Sein Geschäft sieht er so: Die Digitalisierung soll mehr Reichweite und neue Bindungskraft erzielen, ausländische Partner sollen gewonnen, internationale Märkte erschlossen, das Stadion für die Zukunft aufgerüstet werden. Emotionen werden in seiner Sprache und Denke zum „Business-Case", strategisch klingt das so: „Wir wollen Emotionen nicht verkaufen, aber verwerten." Traditionsreich und modern, begeisternd und bezahlbar, das soll die Eintracht des 21. Jahrhundert sein, wenn es nach ihm geht.

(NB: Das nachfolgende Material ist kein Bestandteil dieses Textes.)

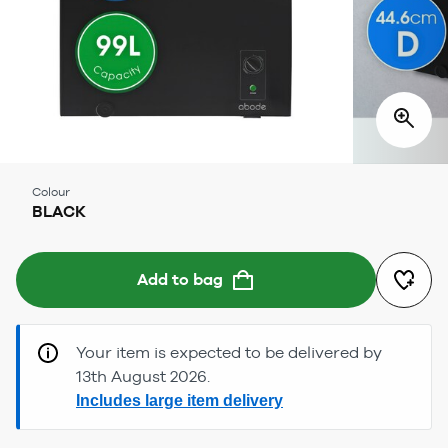
Colour
BLACK
Add to bag
Your item is expected to be delivered by
13th August 2026.
Includes large item delivery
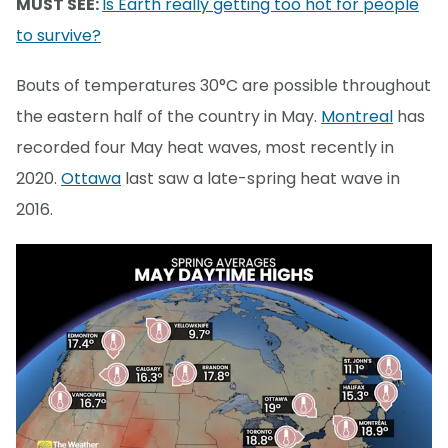
MUST SEE:
Is Earth really getting too hot for people
to survive?
Bouts of temperatures 30°C are possible throughout
the eastern half of the country in May.
Montreal
has
recorded four May heat waves, most recently in
2020.
Ottawa
last saw a late-spring heat wave in
2016.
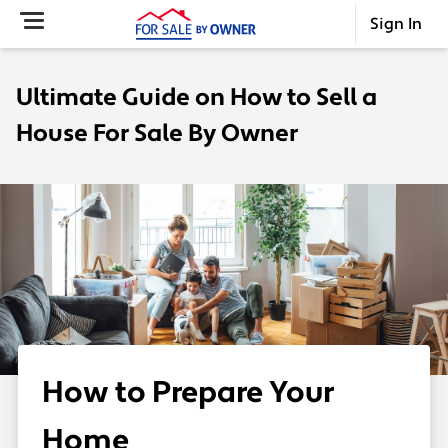
Sign In
Ultimate Guide on How to Sell a
House For Sale By Owner
How to Prepare Your
Home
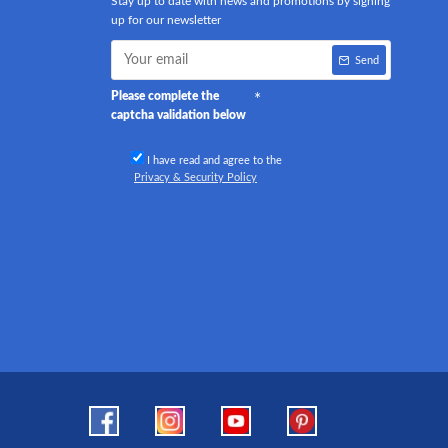
Stay up to date with news and promotions by signing
up for our newsletter
Send
Please complete the
captcha validation below
I have read and agree to the
Privacy & Security Policy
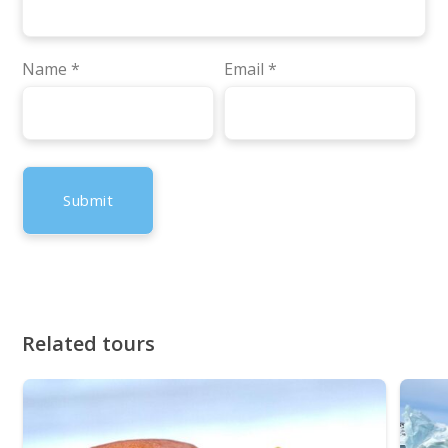
Name
*
Email
*
Related tours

Das Medienverhalten der Millenials, das wachsende Interesse an E-Sports, all diese Themen der nächsten und übernächsten Generation, hat der Vater von zwei Kindern, die selbst Fußballer und ebenso glühende Eintracht-Fans sind, auf der Liste. „Die Eintracht ist noch nicht auf dem Höhepunkt der Entwicklung, wir stehen eher am Anfang."

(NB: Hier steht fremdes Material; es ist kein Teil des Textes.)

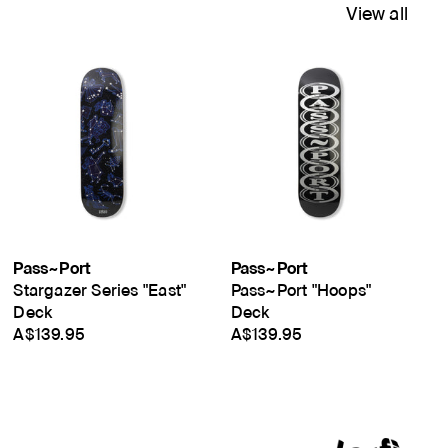
View all
Pass~Port
Pass~Port
Stargazer Series "East"
Pass~Port "Hoops"
Deck
Deck
A$139.95
A$139.95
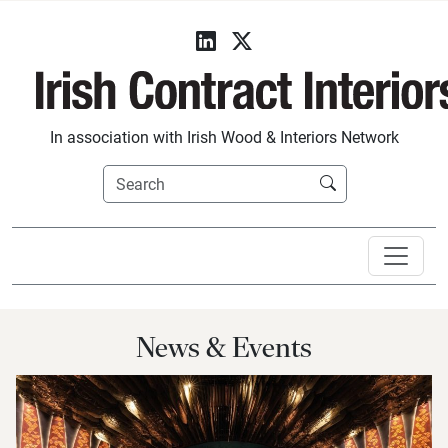
In association with Irish Wood & Interiors Network
News & Events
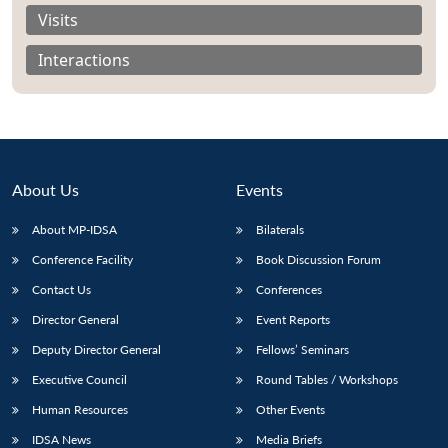
Visits
Interactions
About Us
Events
About MP-IDSA
Bilaterals
Conference Facility
Book Discussion Forum
Contact Us
Conferences
Open
MP-
Ask
n
Open
menu
Open
Open
Director General
Event Reports
s
LIBRARY
IDSA
Publications
Membership
An
u
menu
menu
menu
NEWS
Expe
Deputy Director General
Fellows’ Seminars
Executive Council
Round Tables / Workshops
Human Resources
Other Events
IDSA News
Media Briefs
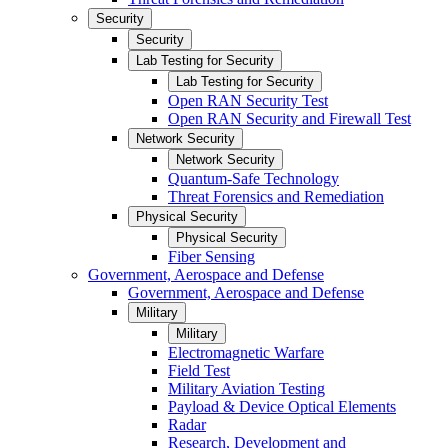
Security
Security
Lab Testing for Security
Lab Testing for Security
Open RAN Security Test
Open RAN Security and Firewall Test
Network Security
Network Security
Quantum-Safe Technology
Threat Forensics and Remediation
Physical Security
Physical Security
Fiber Sensing
Government, Aerospace and Defense
Government, Aerospace and Defense
Military
Military
Electromagnetic Warfare
Field Test
Military Aviation Testing
Payload & Device Optical Elements
Radar
Research, Development and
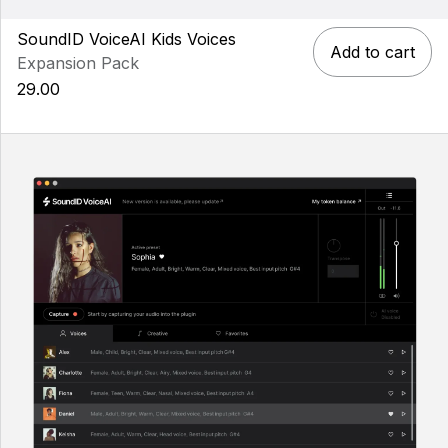
SoundID VoiceAI Kids Voices
Add to cart
Expansion Pack
29.00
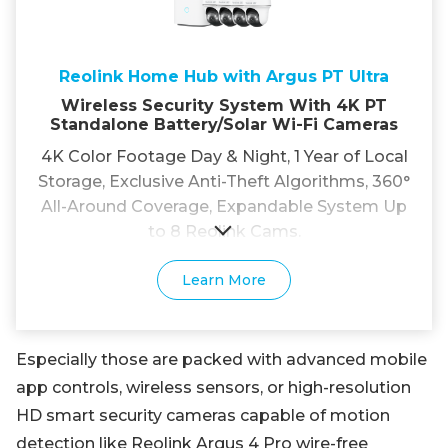
Reolink Home Hub with Argus PT Ultra
Wireless Security System With 4K PT
Standalone Battery/Solar Wi-Fi Cameras
4K Color Footage Day & Night, 1 Year of Local
Storage, Exclusive Anti-Theft Algorithms, 360°
All-Around Coverage, Expandable System Up
to 8 Reolink Cams.
Learn More
Especially those are packed with advanced mobile
app controls, wireless sensors, or high-resolution
HD smart security cameras capable of motion
detection like Reolink Argus 4 Pro wire-free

Womöglich wird die Mannschaft heute wieder Fußball zelebrieren, vielleicht die Bayern schlagen. Vielleicht wird es im Frühjahr auch mal eine famose Rückrunde und tatsächlich das ganz große Ding, die Qualifikation für die Champions League. Zuzutrauen ist das dieser Mannschaft, man traut sich in der Stadt langsam, leise davon zu sprechen. Warum nicht? Axel Hellmann sagt, was man als Fan eben so sagt: „Es ist viel möglich." Es ist eben auch möglich, dass die Mannschaft abrutscht, mal wieder. „Himmelhoch jauchzend, zu Tode betrübt", sagt Hellmann, „so ist das mit der Eintracht und mit ihren Fans im Stadion, in der Kleinmarkthalle." Müsste er, der Vermarkter, einem Amerikaner in wenigen Sekunden erklären, was die Eintracht besonders macht, er würde es so auf den Punkt bringen: „Wir sind der emotionalste Verein der Bundesliga!" Da kommen sie wieder ins Spiel: die Emotionen. Es bleibt bei einem Verantwortlichen wie ihm am Ende die Frage, wie er sie aushält, diese Emotionen, dieses ewige Auf und Nieder. Axel Hellmann sagt: „Ich schlafe gut."